HIV AIDS: the myths and the truth

Since the first case of HIV/AIDS was described in 1981, there have been many widely held but false beliefs (myths) linked to the disease.
On World Aids Day we once again have the opportunity to address some of those myths by looking at the facts.

Myth 1: “There are no benefits in taking treatment for HIV. It will harm me more than the HIV infection”
The reality:

Antiretroviral therapy (ART) is the use of HIV medicines to treat HIV infection and is recommended for everyone infected with HIV. The benefit of ART is usually considered to be higher than the risk associated with taking the treatment due to the urgent need to control HIV. In general, ART helps people with HIV live healthier, longer lives.
The benefits of ART do not stop at the level of the individual.

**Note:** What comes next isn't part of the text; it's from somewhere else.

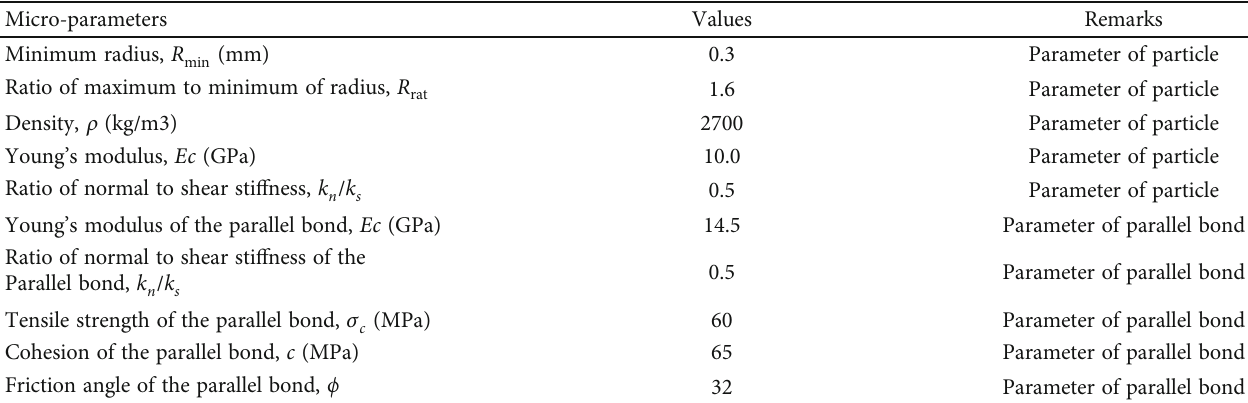
Table 1: Numerical parameters of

There is growing evidence that these benefits translate to the immediate society, with declining mortality rates, increasing adult life expectancy, reduction in HIV incidence and improvements in economic productivity.
Like all medicines, ART also has side effects. It is therefore up to treating doctors to decide on the most appropriate treatment for each individual patient.

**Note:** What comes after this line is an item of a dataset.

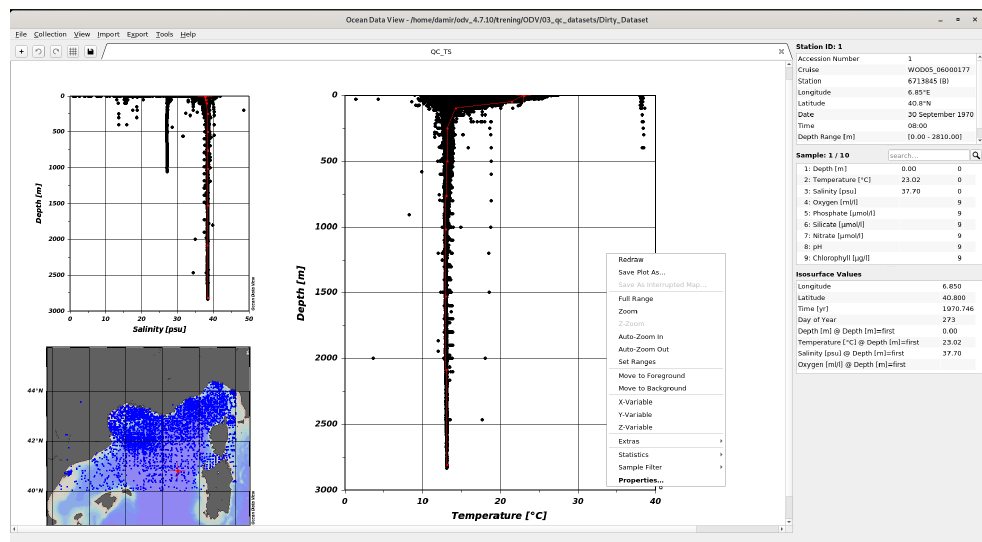
Figure 2. ODV desktop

Myth 2: “I have sex, but am not at risk of contracting HIV.”
The reality:

Any sexually active person of any age, race, sex or sexual orientation can be infected with HIV. You are however at greatest risk if you:
1. Have unprotected sex, especially with multiple sexual partners
2. Have another sexually transmitted infection (STI). STIs produce open sores on your genitals that acts as doorways for HIV to enter your body.
3. Use intravenous drugs and share needles
4. Are an uncircumcised man. Studies have shown that the lack of circumcision increases the risk of heterosexual transmission of HIV.
It is important to take note of these risk factors in order to put measures in place to prevent the transmission of HIV.
There are now more options than ever before to reduce the risk of acquiring or transmitting HIV.
The options available to effectively reducing the risks are:
• Using medication that treat HIV
• Using condoms
• Medical male circumcision
• Having only low-risk sex
• Only having partners with the same HIV status
• Not having sex
Some options are more effective than others and combining prevention strategies can be even more effective. But in order for any option to work, it must be used correctly and consistently.

Myth 3: “If I test positive for HIV it also means that I have AIDS”
The reality:

Testing positive for HIV, or having HIV disease, does not mean you have AIDS. Many people are HIV positive but don’t get sick for years. HIV can however lead to AIDS by weakening the body’s immune system. People with AIDS suffer from opportunistic infections. Being on ART can reduce the rate of developing these opportunistic infections and most people who are adherent to ART stay healthy.

Myth 4: After years of treatment, HIV/AIDS is not a health issue anymore and everything is under control
The reality:

Even though the estimated annual number of new HIV infections in 2016 across the world was 39% lower than in 2000 (1.8 million versus 3.0 million), an estimated 36.7 million people of all ages were living with HIV worldwide in 2016.
Sub-Saharan Africa remains most severely affected, with nearly 1 in every 25 adults living with HIV, accounting for nearly two-thirds of the people living with HIV worldwide.
It is also important to note that in 2016 alone, 1 million people died of HIV-related illnesses worldwide.

Educate yourself about HIV AIDS. Get tested, know your status, and stay safe.